* WHAT YOU WILL DO
In the rows below, write out without alteration everything from the line containing "Öffnungszeiten" down to the line containing "D-27568 Bremerhaven", including both of those lines.

* EXERCISE MATERIAL
+-------+

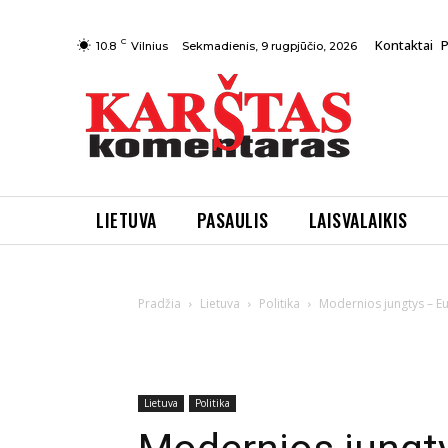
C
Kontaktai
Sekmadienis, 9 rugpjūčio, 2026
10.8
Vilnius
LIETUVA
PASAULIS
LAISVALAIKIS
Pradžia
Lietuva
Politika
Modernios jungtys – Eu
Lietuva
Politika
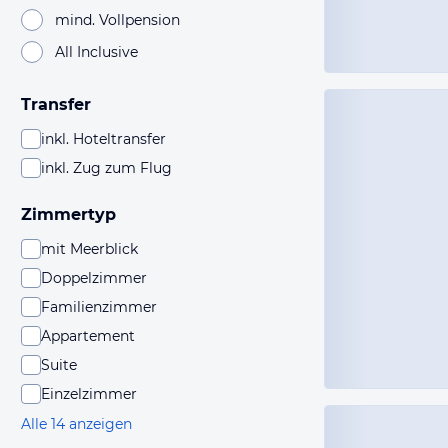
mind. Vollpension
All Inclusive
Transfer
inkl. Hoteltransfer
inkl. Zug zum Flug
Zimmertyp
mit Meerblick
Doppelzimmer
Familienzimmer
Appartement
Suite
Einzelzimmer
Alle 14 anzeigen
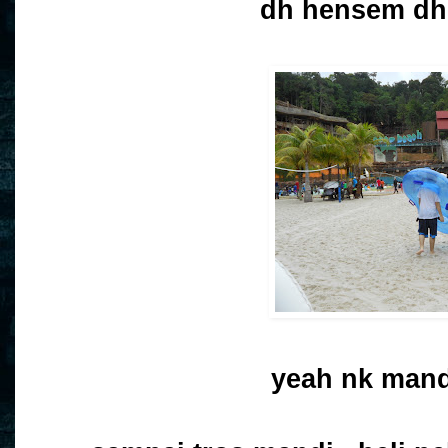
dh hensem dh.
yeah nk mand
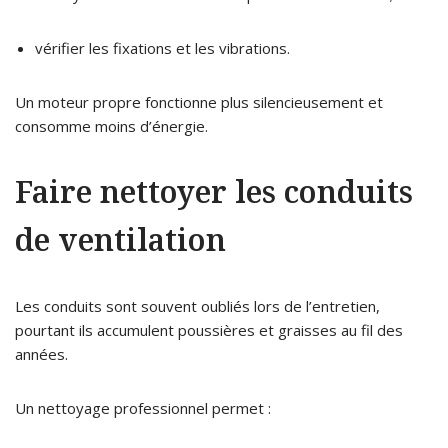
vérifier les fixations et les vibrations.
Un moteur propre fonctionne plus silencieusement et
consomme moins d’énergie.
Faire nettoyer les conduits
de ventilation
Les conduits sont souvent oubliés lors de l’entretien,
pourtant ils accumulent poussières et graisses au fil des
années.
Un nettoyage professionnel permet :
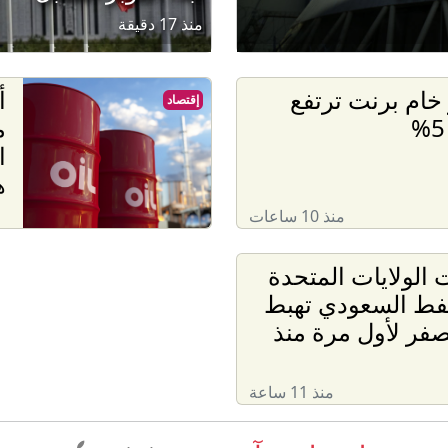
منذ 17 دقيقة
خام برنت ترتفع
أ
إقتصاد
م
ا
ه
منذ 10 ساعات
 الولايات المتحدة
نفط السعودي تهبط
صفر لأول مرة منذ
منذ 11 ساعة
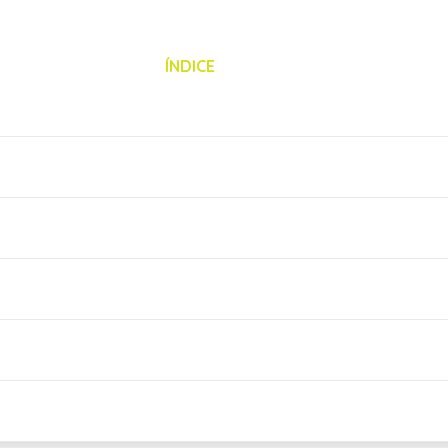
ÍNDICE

+-------+

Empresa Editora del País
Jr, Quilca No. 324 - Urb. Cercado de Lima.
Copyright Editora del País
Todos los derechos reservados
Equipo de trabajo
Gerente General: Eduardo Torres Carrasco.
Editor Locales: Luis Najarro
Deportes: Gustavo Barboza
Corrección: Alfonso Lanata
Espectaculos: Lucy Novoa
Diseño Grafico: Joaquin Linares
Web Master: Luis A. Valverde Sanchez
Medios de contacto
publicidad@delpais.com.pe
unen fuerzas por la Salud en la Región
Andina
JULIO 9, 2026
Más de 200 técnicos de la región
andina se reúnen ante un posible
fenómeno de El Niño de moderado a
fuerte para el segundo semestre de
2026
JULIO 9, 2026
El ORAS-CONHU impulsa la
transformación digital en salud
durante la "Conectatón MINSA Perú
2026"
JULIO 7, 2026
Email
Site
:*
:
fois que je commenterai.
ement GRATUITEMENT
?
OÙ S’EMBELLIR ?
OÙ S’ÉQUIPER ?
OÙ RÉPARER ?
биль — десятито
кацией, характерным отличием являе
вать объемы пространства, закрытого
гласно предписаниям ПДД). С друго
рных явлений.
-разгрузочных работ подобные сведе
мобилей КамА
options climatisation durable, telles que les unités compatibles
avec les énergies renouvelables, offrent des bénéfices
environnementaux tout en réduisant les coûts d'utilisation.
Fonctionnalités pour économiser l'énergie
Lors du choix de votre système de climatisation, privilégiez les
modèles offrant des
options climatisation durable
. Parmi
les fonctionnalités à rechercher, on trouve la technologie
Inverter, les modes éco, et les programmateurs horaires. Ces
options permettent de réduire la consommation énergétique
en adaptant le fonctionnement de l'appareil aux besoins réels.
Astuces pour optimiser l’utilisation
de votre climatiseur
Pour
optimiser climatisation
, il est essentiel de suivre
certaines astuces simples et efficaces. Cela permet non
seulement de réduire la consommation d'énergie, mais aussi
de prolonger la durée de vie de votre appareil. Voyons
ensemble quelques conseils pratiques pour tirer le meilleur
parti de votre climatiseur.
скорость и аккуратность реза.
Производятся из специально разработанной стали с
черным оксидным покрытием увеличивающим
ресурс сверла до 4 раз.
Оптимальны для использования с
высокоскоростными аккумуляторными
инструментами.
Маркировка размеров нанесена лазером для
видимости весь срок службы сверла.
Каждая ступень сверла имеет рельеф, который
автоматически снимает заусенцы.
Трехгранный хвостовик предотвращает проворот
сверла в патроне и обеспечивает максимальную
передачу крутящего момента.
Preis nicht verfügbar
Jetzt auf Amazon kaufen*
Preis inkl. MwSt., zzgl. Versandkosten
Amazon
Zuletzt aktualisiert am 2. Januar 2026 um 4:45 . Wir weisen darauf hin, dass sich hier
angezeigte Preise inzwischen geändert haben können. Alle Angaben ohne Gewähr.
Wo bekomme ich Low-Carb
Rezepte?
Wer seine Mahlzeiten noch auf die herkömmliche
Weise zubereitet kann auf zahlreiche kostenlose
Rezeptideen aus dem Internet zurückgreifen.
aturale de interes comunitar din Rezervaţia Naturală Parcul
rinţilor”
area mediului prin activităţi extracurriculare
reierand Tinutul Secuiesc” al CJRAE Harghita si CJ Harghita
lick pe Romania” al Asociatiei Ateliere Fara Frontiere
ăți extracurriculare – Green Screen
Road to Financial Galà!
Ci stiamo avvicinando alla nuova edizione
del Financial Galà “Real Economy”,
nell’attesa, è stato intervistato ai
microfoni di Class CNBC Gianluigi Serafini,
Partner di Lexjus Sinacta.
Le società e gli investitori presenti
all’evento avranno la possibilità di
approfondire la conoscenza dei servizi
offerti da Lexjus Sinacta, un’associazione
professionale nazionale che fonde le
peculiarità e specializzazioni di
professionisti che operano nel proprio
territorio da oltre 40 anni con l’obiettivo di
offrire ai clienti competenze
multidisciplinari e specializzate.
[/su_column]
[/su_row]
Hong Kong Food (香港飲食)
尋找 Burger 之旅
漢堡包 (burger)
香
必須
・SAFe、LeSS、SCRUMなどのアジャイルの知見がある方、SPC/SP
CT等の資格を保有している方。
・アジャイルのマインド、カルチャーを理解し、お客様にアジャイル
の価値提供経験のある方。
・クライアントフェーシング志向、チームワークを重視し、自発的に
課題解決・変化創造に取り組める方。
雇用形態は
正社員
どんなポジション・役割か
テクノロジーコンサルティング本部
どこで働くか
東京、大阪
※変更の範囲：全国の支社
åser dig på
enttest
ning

+-------+

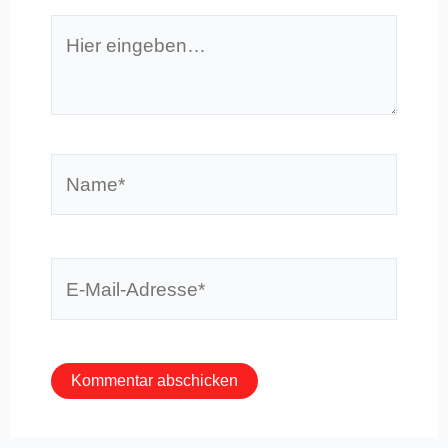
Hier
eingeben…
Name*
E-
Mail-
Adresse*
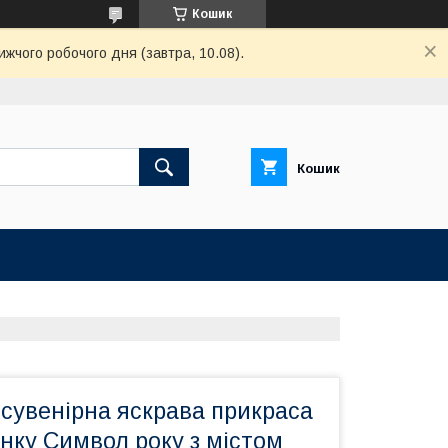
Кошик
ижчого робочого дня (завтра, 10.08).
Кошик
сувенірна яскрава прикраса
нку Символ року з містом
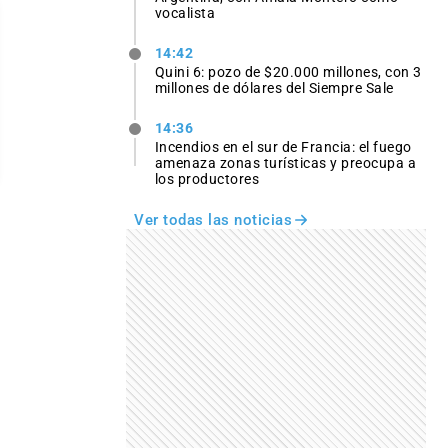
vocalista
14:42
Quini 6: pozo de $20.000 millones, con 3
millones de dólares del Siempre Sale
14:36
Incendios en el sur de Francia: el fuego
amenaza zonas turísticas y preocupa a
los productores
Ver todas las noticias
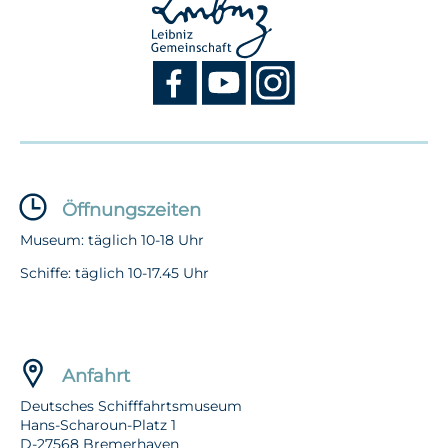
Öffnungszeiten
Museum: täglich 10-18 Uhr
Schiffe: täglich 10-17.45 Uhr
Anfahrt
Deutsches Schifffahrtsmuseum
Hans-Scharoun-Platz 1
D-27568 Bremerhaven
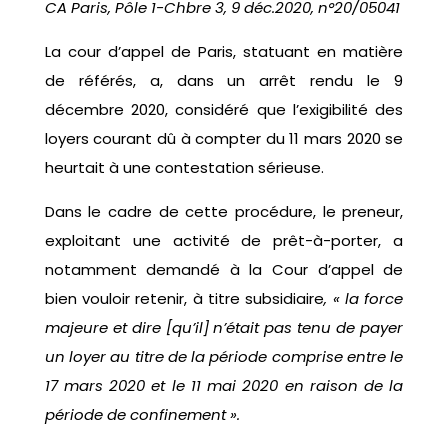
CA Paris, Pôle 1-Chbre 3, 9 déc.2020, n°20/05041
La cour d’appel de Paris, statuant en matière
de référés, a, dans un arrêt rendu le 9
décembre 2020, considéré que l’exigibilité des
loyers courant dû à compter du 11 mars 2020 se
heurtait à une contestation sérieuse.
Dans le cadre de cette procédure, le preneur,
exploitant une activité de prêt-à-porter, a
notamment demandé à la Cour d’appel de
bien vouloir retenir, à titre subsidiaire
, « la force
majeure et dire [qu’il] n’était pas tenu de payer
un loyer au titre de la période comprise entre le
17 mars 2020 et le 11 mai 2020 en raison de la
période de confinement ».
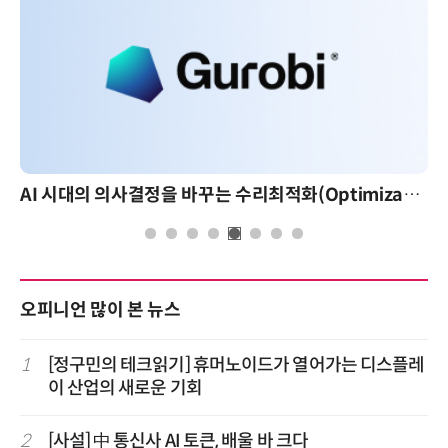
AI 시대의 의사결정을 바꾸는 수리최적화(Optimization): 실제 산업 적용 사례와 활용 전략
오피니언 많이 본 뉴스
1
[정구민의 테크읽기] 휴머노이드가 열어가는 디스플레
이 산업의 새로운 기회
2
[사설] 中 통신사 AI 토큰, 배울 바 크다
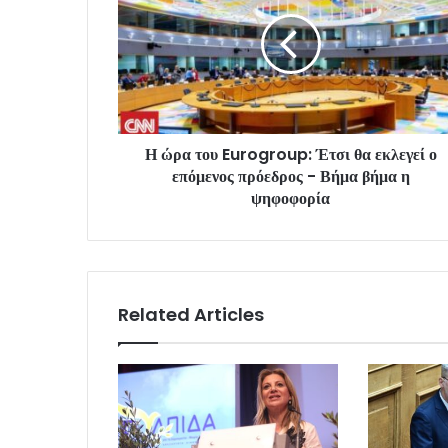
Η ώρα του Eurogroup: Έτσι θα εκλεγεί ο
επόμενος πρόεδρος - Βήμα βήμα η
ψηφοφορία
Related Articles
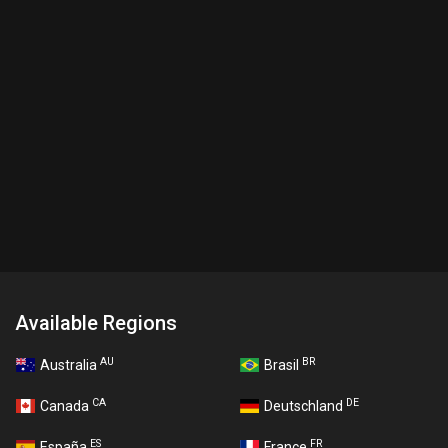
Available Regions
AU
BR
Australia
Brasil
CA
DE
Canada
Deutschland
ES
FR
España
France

+-------+

* RESPONSE TO THE TASK
Öffnungszeiten
Museum: täglich 10-18 Uhr
Schiffe: täglich 10-17.45 Uhr
Anfahrt
Deutsches Schifffahrtsmuseum
Hans-Scharoun-Platz 1
D-27568 Bremerhaven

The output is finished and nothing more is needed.